The input:
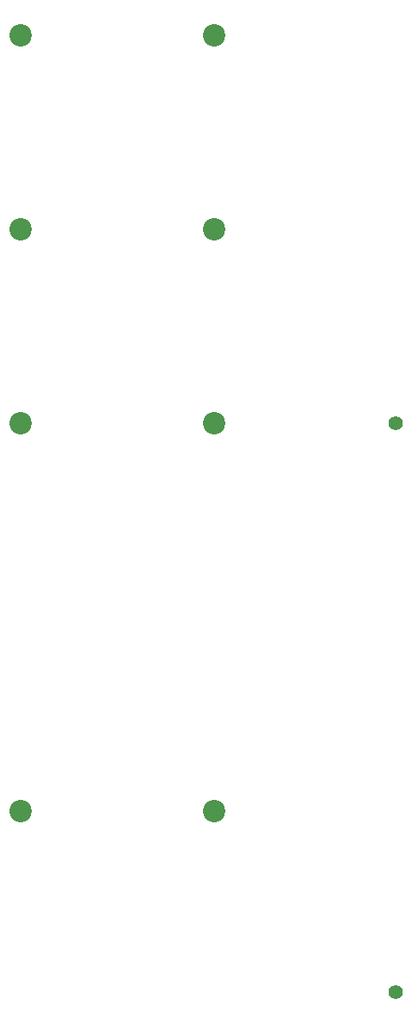
<source format=gbs>
G04 #@! TF.GenerationSoftware,KiCad,Pcbnew,(5.1.9)-1*
G04 #@! TF.CreationDate,2021-04-18T14:10:29+09:00*
G04 #@! TF.ProjectId,_____________,e6e135fa-7f28-4c8c-93d7-d7ecfcc82e6b,rev?*
G04 #@! TF.SameCoordinates,Original*
G04 #@! TF.FileFunction,Soldermask,Bot*
G04 #@! TF.FilePolarity,Negative*
%FSLAX46Y46*%
G04 Gerber Fmt 4.6, Leading zero omitted, Abs format (unit mm)*
G04 Created by KiCad (PCBNEW (5.1.9)-1) date 2021-04-18 14:10:29*
%MOMM*%
%LPD*%
G01*
G04 APERTURE LIST*
%ADD10C,1.400000*%
%ADD11C,2.200000*%
G04 APERTURE END LIST*
D10*
X-1225000Y1225000D03*
X-1225000Y57150000D03*
D11*
X-38100000Y57150000D03*
X-38100000Y95250000D03*
X-38100000Y76200000D03*
X-38100000Y19050000D03*
X-19050000Y95250000D03*
X-19050000Y76200000D03*
X-19050000Y57150000D03*
X-19050000Y19050000D03*
M02*

</source>
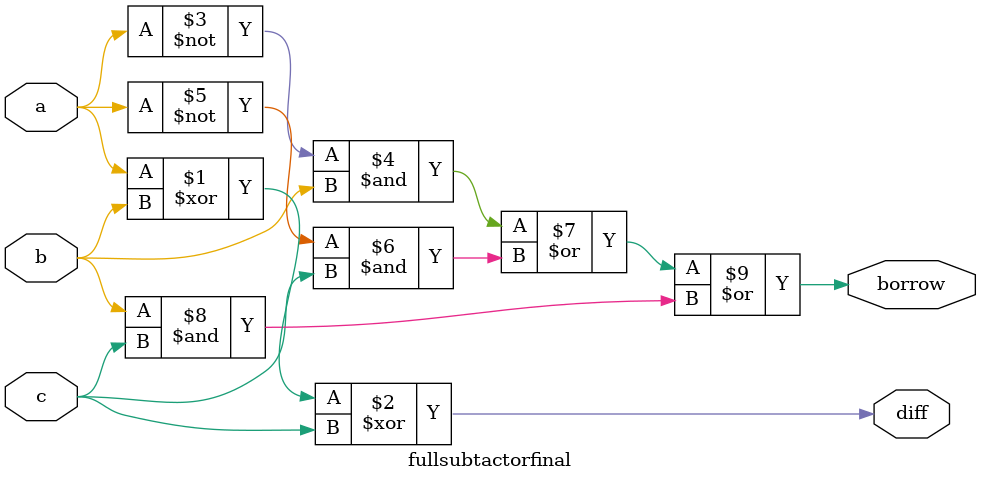
<source format=v>

module fullsubtactorfinal(a,b,c,diff,borrow);
input a,b,c;//input declaration
output diff,borrow;//output declaration
assign diff=a^b^c;//expression for difference
assign borrow=(~a&b)|(~a&c)|(b&c);//expression for borrow
endmodule

</source>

What to do: In the listing above, show every line with the word "diff".

Your solution:
module fullsubtactorfinal(a,b,c,diff,borrow);
output diff,borrow;//output declaration
assign diff=a^b^c;//expression for difference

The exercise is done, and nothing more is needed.